> **Work instruction**
Every record below is to be restated verbatim, though its images are not.

> **Records supplied**
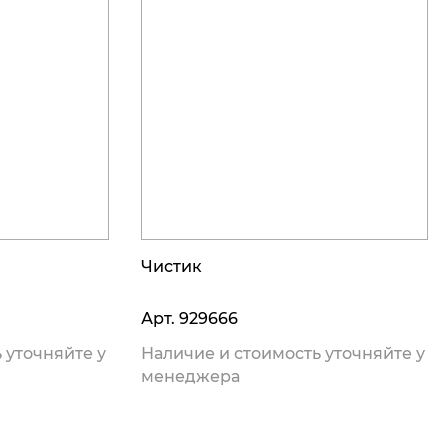
Чистик
Арт.
929666
 уточняйте у
Наличие и стоимость уточняйте у
менеджера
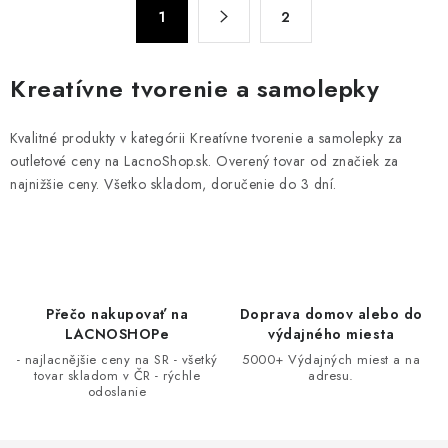
S
d
1
2
t
a
r
c
á
Kreatívne tvorenie a samolepky
n
i
k
e
Kvalitné produkty v kategórii Kreatívne tvorenie a samolepky za
o
p
outletové ceny na LacnoShop.sk. Overený tovar od značiek za
v
r
najnižšie ceny. Všetko skladom, doručenie do 3 dní.
a
v
n
k
i
y
e
v
ý
Přečo nakupovať na
Doprava domov alebo do
p
LACNOSHOPe
výdajného miesta
i
- najlacnějšie ceny na SR - všetký
5000+ Výdajných miest a na
tovar skladom v ČR - rýchle
adresu.
s
odoslanie
u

> **Result**
Чистик
Арт.
929666
 уточняйте у
Наличие и стоимость уточняйте у
менеджера
S
d
1
2
t
a
r
c
á
Kreatívne tvorenie a samolepky
n
i
k
e
Kvalitné produkty v kategórii Kreatívne tvorenie a samolepky za
o
p
outletové ceny na LacnoShop.sk. Overený tovar od značiek za
v
r
najnižšie ceny. Všetko skladom, doručenie do 3 dní.
a
v
n
k
i
y
e
v
ý
Přečo nakupovať na
Doprava domov alebo do
p
LACNOSHOPe
výdajného miesta
i
- najlacnějšie ceny na SR - všetký
5000+ Výdajných miest a na
tovar skladom v ČR - rýchle
adresu.
s
odoslanie
u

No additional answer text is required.